= Roy B. Kester =

American accounting scholar (1882–1965)

Roy Bernard Kester (September 11, 1882 - October 21, 1965) was an American accountant, and Professor of accounting at the Columbia University. He is known as a prolific author in the field of accounting.

== Biography ==
Born in Cameron, Missouri to Julius B. and Jessie M. Corn Kester, Kester attended Cameron High School, and obtained his BA in economics in 1902 at Missouri Wesleyan College. About a decade later he obtained another BA from the University of Denver, in 1911. He continued his studies at Columbia University, where he obtained his MA in 1912 and his PhD in 1919. In between, in 1914, he obtained his CPA license for the State of Colorado.

Kester had started his academic career at the Missouri Wesleyan College in 1902, and from 1907 he was also lecturer at East Denver High School and subsequently at the University of Denver.
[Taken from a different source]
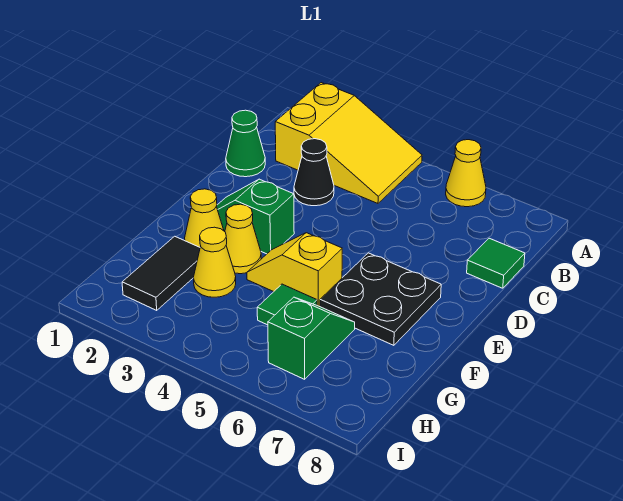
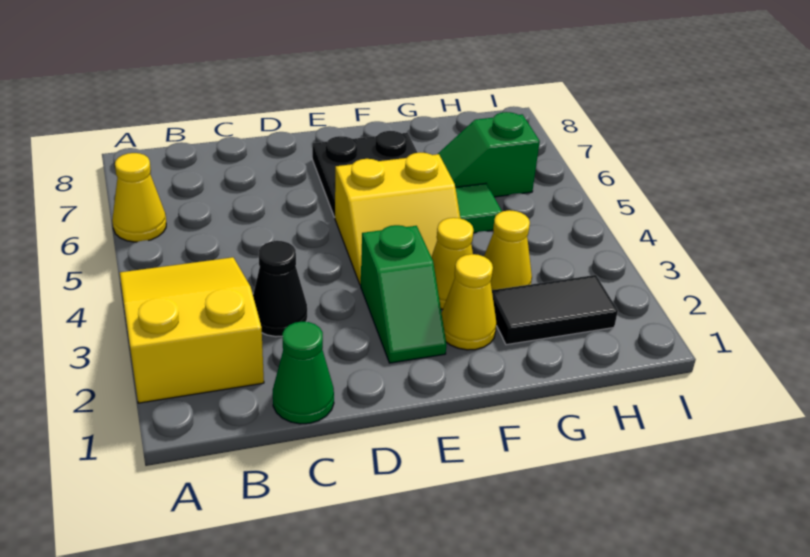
green 1x1 tile [467,238,525,288] -> none
yellow 1x2 slope [247,233,342,307] -> yellow 2x2 slope [335,152,460,285]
In 1915 he moved to Columbia University in New York City, where he worked his way up from Assistant Professor in 1919, to Associate Professor in 1920, and to Full Professor in 1922. He served until his retirement in 1948. Among his PhD students was Henry Whitcomb Sweeney (1898-1967). From 1911 on, Kester also was working as a practising public accountant, and had joined the New York accountancy firm Boyce, Hughes and Farrell in 1917.

Kester was elected vice president of the American Accounting Association from 1922 to 1925, and served as its president during 1925. From 1925 to 1928 he served at the National Academy of Arbitrators as director of research in cost and management accounting, as successor of Professor Gould Harris of New York. In 1941 Kester was awarded an honorary Doctor of Laws degree by Baker University. He was inducted into the Accounting Hall of Fame in 1957.

== Selected publications ==
- Kester, Roy Bernard. Accounting theory and practice. Vol. 2. The Ronald Press Company, 1918.
- Kester, Roy Bernard. Depreciation. No. 28. Ronald Press Company, 1924.
- Kester, Roy Bernard. Advanced accounting, with practice problems. (1946).